● Supplied records:
┌──

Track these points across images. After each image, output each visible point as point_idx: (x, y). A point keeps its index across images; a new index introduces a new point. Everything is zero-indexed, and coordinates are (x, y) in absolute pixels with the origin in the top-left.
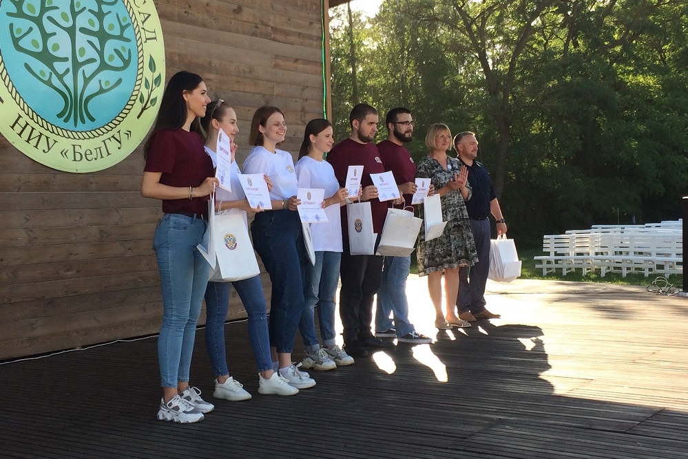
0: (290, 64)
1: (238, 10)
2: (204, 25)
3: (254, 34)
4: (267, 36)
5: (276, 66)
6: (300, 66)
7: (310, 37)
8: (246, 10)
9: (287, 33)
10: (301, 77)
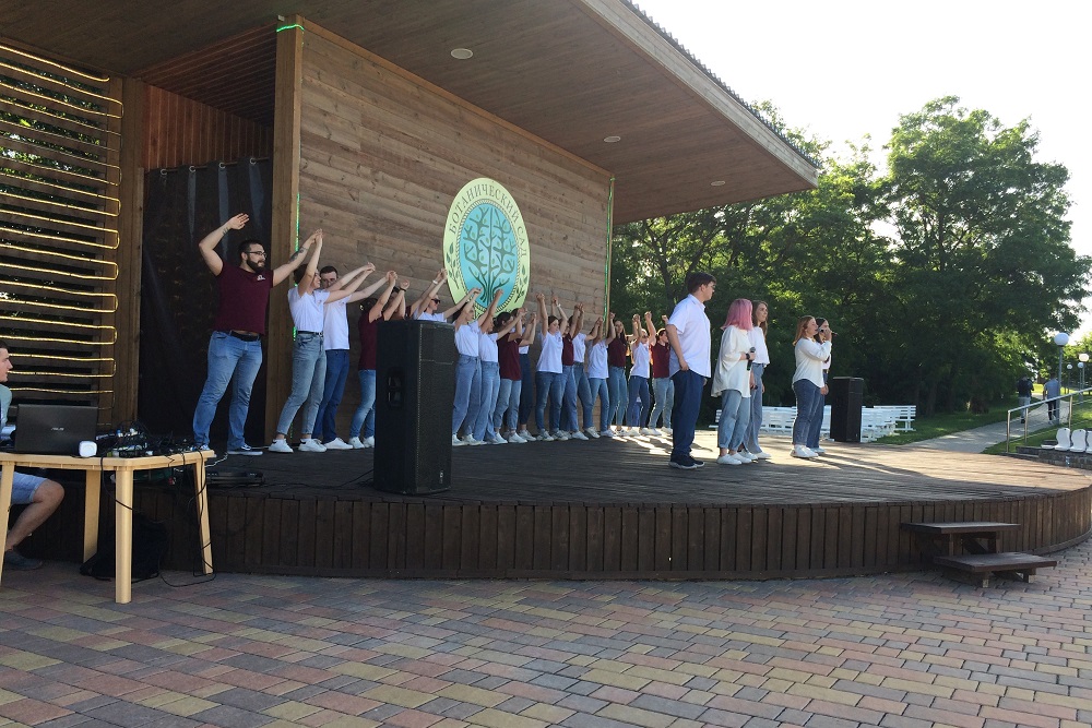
0: (589, 273)
1: (565, 238)
2: (549, 247)
3: (573, 254)
4: (578, 255)
5: (582, 274)
6: (594, 275)
7: (600, 256)
8: (570, 239)
9: (588, 253)
10: (594, 282)
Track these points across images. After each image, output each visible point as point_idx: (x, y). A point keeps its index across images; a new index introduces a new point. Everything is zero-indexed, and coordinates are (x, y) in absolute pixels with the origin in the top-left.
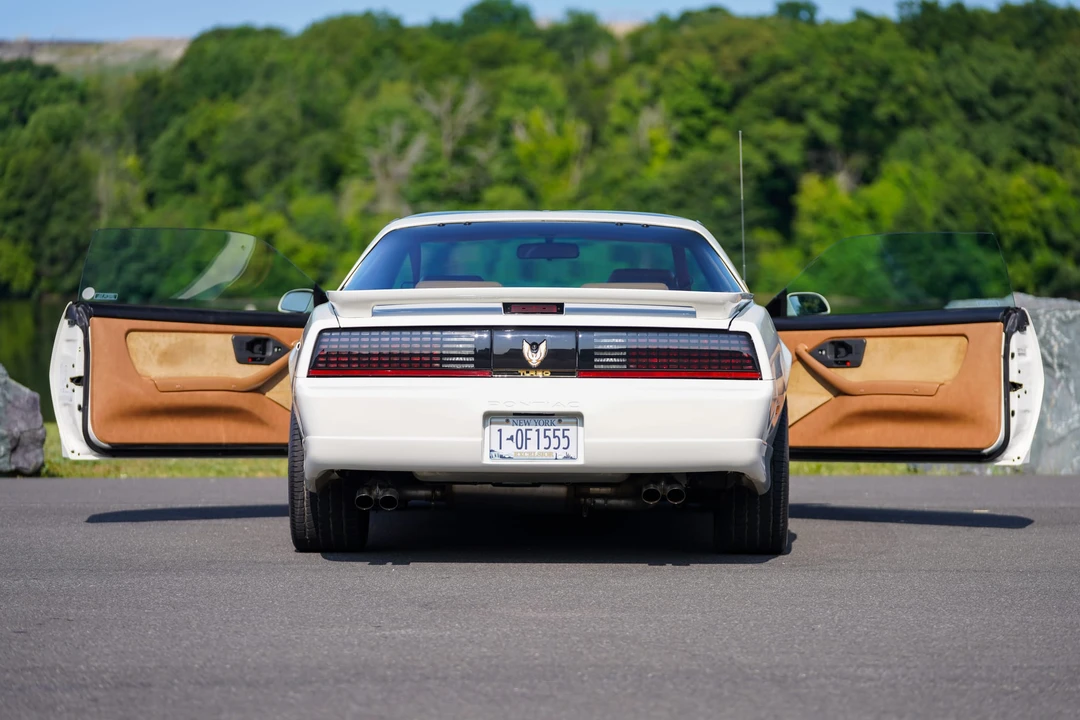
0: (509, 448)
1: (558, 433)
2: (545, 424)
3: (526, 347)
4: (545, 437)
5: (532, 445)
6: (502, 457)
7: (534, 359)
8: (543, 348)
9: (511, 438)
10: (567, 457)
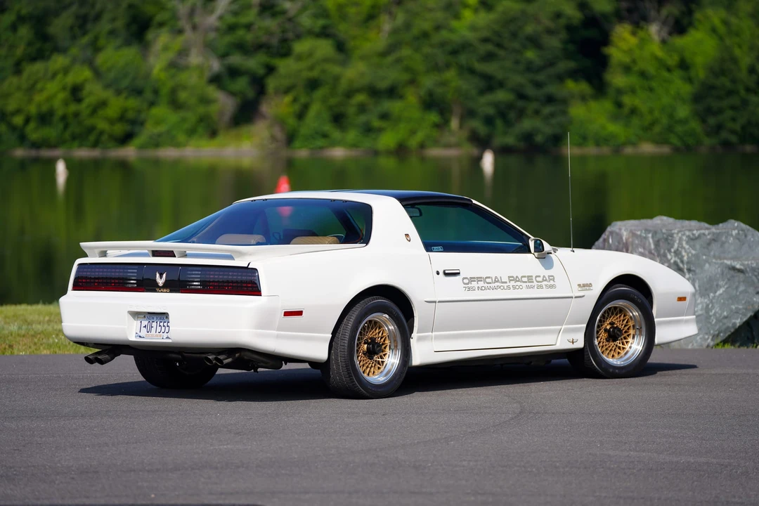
0: (144, 331)
1: (165, 324)
2: (160, 319)
3: (158, 275)
4: (160, 326)
5: (153, 329)
6: (140, 337)
7: (161, 282)
8: (164, 275)
9: (145, 327)
10: (167, 338)
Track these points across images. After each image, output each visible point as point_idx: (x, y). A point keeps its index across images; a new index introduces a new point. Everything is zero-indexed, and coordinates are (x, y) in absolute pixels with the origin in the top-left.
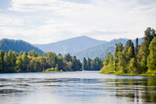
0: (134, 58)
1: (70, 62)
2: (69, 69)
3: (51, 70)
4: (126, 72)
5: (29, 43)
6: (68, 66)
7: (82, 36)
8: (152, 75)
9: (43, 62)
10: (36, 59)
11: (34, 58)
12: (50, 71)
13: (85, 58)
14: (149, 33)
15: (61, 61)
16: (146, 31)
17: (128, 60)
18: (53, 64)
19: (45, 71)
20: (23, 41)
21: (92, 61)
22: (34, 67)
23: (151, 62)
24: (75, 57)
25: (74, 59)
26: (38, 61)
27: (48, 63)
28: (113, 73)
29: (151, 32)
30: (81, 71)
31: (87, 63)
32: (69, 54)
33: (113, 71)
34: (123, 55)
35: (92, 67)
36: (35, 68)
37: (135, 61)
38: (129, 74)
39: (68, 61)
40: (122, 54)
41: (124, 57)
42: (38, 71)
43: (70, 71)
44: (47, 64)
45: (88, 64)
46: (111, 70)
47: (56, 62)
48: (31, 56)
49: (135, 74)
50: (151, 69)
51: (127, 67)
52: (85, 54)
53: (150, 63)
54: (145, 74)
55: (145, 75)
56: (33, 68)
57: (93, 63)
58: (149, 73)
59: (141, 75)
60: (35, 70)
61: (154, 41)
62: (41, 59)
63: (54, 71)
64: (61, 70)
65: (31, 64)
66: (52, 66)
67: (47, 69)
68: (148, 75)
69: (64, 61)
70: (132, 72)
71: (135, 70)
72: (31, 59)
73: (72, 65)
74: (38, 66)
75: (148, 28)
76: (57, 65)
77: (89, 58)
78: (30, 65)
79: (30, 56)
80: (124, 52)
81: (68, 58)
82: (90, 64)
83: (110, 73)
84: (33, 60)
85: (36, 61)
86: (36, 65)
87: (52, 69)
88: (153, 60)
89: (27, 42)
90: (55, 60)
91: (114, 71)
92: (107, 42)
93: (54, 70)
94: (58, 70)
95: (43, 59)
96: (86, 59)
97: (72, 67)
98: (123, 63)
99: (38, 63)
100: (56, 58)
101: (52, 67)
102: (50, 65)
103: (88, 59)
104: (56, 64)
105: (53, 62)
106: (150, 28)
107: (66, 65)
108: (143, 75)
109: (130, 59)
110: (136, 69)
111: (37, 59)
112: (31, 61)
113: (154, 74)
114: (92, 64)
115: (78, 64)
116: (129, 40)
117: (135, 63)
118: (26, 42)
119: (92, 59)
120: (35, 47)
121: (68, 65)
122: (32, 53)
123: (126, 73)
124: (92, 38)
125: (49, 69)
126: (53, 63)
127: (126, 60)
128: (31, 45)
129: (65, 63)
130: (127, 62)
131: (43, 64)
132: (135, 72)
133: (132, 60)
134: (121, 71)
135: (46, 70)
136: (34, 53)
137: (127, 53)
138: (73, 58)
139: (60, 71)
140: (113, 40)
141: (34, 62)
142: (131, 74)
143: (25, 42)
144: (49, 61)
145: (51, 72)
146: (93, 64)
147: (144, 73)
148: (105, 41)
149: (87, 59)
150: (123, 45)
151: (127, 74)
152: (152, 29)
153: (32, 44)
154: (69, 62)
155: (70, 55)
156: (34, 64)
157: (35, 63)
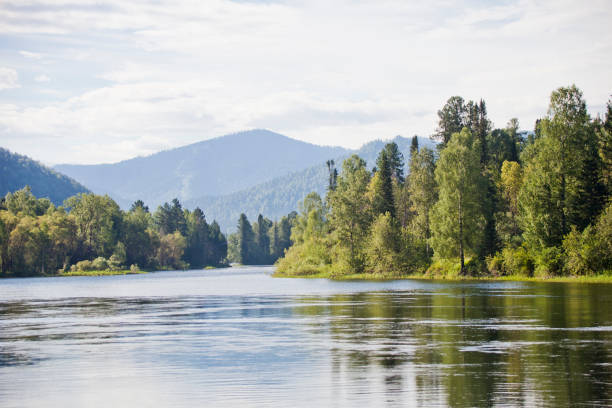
0: (388, 213)
1: (177, 235)
2: (173, 259)
3: (95, 268)
4: (359, 266)
5: (35, 159)
6: (167, 250)
7: (251, 129)
8: (449, 276)
9: (63, 235)
10: (34, 223)
11: (25, 221)
12: (87, 268)
13: (244, 217)
14: (456, 117)
15: (138, 228)
16: (445, 110)
17: (366, 223)
18: (105, 244)
19: (68, 269)
20: (8, 152)
21: (273, 227)
22: (25, 256)
23: (443, 228)
24: (199, 213)
25: (197, 222)
26: (41, 234)
27: (85, 237)
28: (315, 273)
29: (466, 114)
30: (227, 266)
31: (253, 234)
32: (176, 201)
33: (317, 264)
34: (348, 204)
35: (272, 251)
36: (31, 260)
37: (392, 224)
38: (368, 275)
39: (171, 230)
40: (344, 200)
41: (353, 209)
42: (43, 272)
43: (177, 268)
44: (81, 242)
45: (256, 240)
46: (311, 261)
47: (116, 234)
48: (16, 214)
49: (391, 274)
50: (443, 256)
51: (364, 251)
52: (262, 201)
53: (440, 233)
54: (424, 272)
55: (424, 277)
56: (21, 260)
57: (276, 236)
58: (440, 269)
59: (411, 277)
60: (28, 267)
61: (453, 147)
62: (56, 224)
63: (107, 271)
64: (132, 266)
65: (11, 245)
66: (98, 251)
67: (75, 263)
68: (436, 277)
69: (149, 231)
70: (379, 266)
71: (389, 258)
72: (13, 226)
73: (184, 245)
74: (41, 253)
75: (454, 99)
76: (120, 245)
77: (261, 217)
78: (9, 248)
79: (13, 211)
80: (353, 193)
81: (173, 217)
82: (265, 240)
83: (306, 273)
84: (21, 228)
85: (34, 230)
86: (32, 248)
87: (98, 261)
88: (448, 219)
89: (26, 157)
90: (114, 226)
91: (322, 266)
92: (349, 150)
93: (104, 266)
94: (120, 265)
95: (63, 224)
96: (249, 219)
97: (183, 253)
98: (349, 234)
99: (43, 240)
100: (117, 219)
101: (101, 255)
102: (90, 248)
103: (256, 221)
104: (116, 243)
105: (103, 235)
106: (460, 100)
107: (157, 244)
108: (417, 276)
109: (371, 220)
110: (394, 254)
111: (37, 225)
112: (14, 232)
113: (456, 273)
114: (272, 241)
115: (210, 239)
116: (388, 145)
117: (390, 231)
118: (21, 157)
119: (274, 221)
120: (58, 176)
121: (166, 245)
122: (19, 201)
123: (360, 271)
124: (291, 137)
125: (86, 263)
126: (106, 240)
127: (361, 222)
128: (44, 168)
129: (156, 237)
130: (363, 229)
131: (65, 242)
132: (391, 266)
133: (383, 221)
134: (341, 265)
135: (73, 266)
136: (27, 199)
137: (366, 194)
138: (191, 219)
139: (129, 269)
140: (368, 144)
141: (26, 234)
142: (377, 276)
143: (17, 157)
144: (88, 231)
145: (91, 273)
146: (276, 239)
147: (421, 269)
148: (339, 149)
149: (253, 221)
150: (365, 164)
151: (360, 276)
152: (466, 103)
153: (47, 165)
154: (172, 232)
155: (180, 206)
156: (27, 244)
157: (30, 238)
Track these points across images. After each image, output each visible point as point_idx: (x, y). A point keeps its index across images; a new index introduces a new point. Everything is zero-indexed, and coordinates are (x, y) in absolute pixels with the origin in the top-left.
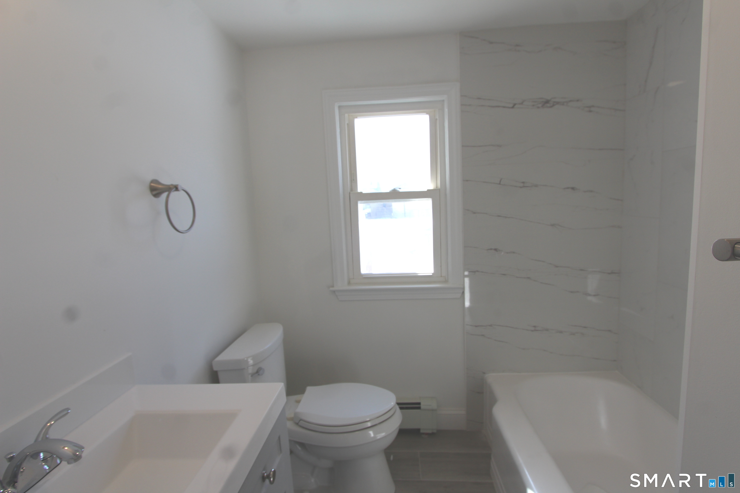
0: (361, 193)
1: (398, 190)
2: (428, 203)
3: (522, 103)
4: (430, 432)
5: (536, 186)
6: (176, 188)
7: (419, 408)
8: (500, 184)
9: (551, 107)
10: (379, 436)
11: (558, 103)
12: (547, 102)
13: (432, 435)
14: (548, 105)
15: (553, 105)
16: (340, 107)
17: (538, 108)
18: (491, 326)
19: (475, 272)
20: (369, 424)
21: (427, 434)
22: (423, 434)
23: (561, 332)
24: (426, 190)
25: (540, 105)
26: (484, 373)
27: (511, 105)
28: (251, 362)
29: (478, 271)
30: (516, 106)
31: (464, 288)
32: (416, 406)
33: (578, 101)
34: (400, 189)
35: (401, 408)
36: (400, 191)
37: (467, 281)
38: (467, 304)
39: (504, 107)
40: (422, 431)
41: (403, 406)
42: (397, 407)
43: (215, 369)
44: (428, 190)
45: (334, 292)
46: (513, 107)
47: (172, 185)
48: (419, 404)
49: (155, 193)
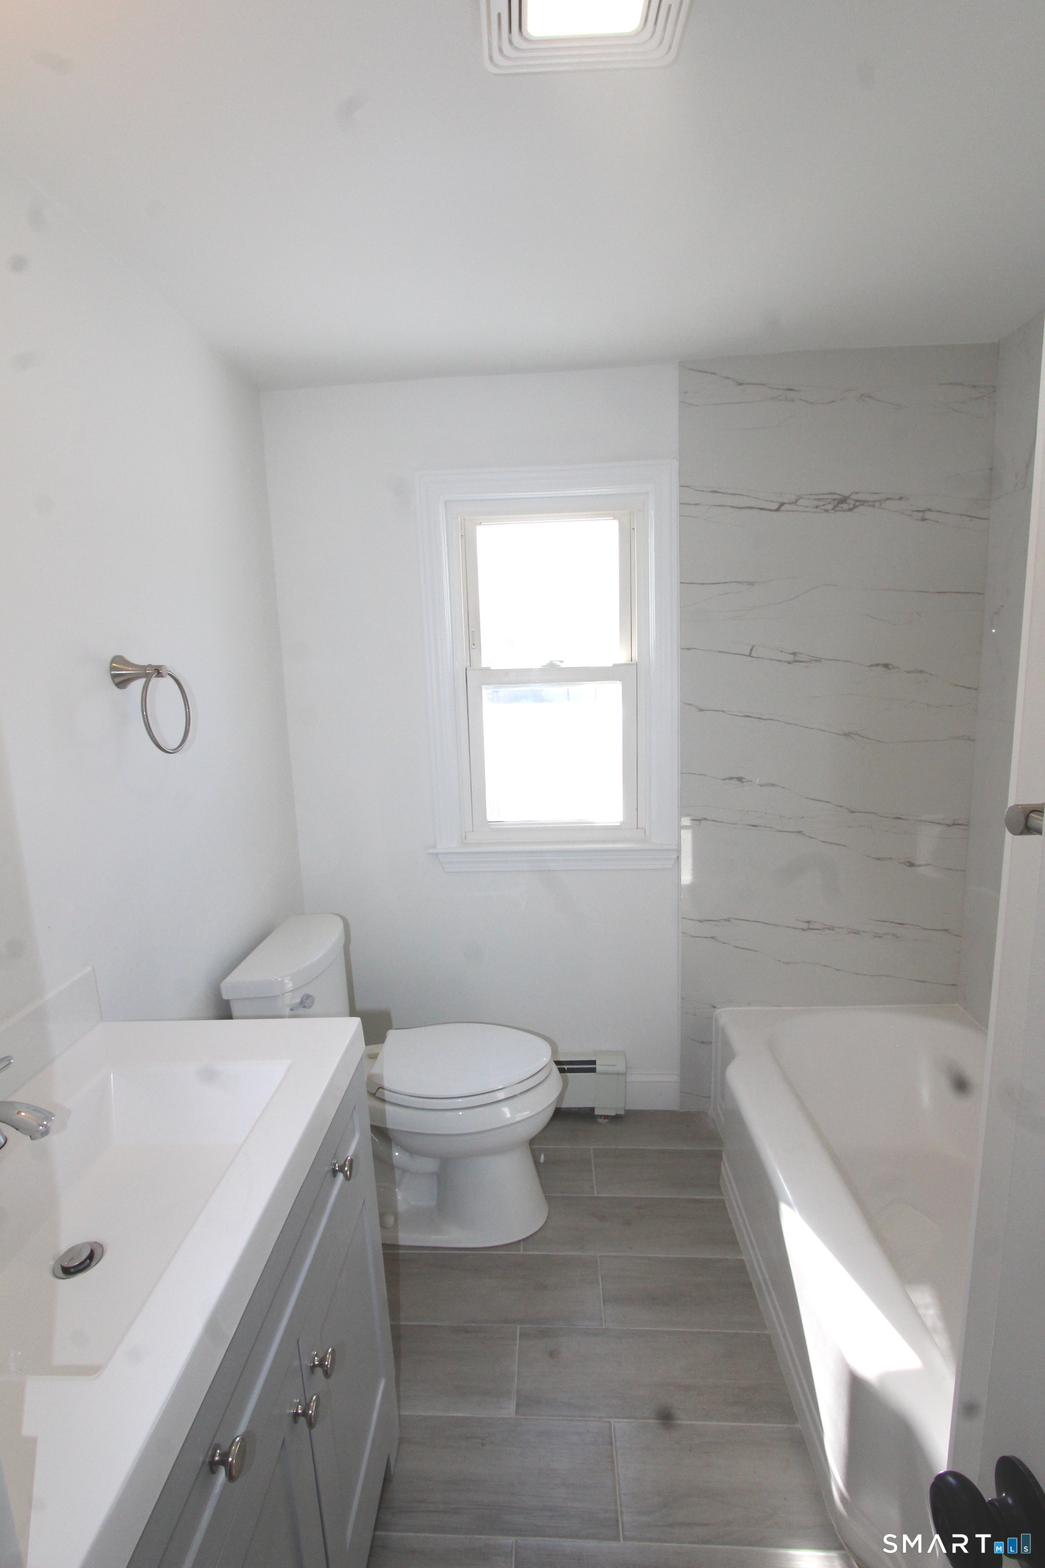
0: (488, 669)
1: (558, 663)
2: (614, 690)
3: (795, 502)
4: (613, 1114)
5: (818, 660)
6: (158, 672)
7: (593, 1070)
8: (750, 656)
9: (850, 510)
10: (520, 1116)
11: (863, 503)
12: (844, 500)
13: (615, 1118)
14: (845, 506)
15: (855, 507)
16: (446, 503)
17: (826, 511)
18: (728, 920)
19: (699, 820)
20: (501, 1095)
21: (606, 1117)
22: (601, 1116)
23: (857, 933)
24: (611, 665)
25: (830, 507)
26: (714, 1007)
27: (775, 506)
28: (289, 985)
29: (705, 819)
30: (783, 508)
31: (679, 851)
32: (587, 1067)
33: (901, 499)
34: (562, 662)
35: (562, 1071)
36: (563, 665)
37: (687, 837)
38: (687, 878)
39: (761, 509)
40: (597, 1112)
41: (565, 1067)
42: (555, 1068)
43: (225, 997)
44: (615, 665)
45: (437, 855)
46: (778, 510)
47: (150, 666)
48: (594, 1062)
49: (118, 680)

└──

● Instructions to follow: Could you quote the lines running from the start of the items through the line with "10: (594, 282)", both ends included, and leave out the pictures?

● Your response:
Track these points across images. After each image, output each visible point as point_idx: (x, y). A point keeps its index across images; a new index introduces a new point. Everything is zero-indexed, and coordinates are (x, y) in absolute pixels with the origin in the top-left.
0: (290, 64)
1: (238, 10)
2: (204, 25)
3: (254, 34)
4: (267, 36)
5: (276, 66)
6: (300, 66)
7: (310, 37)
8: (246, 10)
9: (287, 33)
10: (301, 77)
0: (589, 273)
1: (565, 238)
2: (549, 247)
3: (573, 254)
4: (578, 255)
5: (582, 274)
6: (594, 275)
7: (600, 256)
8: (570, 239)
9: (588, 253)
10: (594, 282)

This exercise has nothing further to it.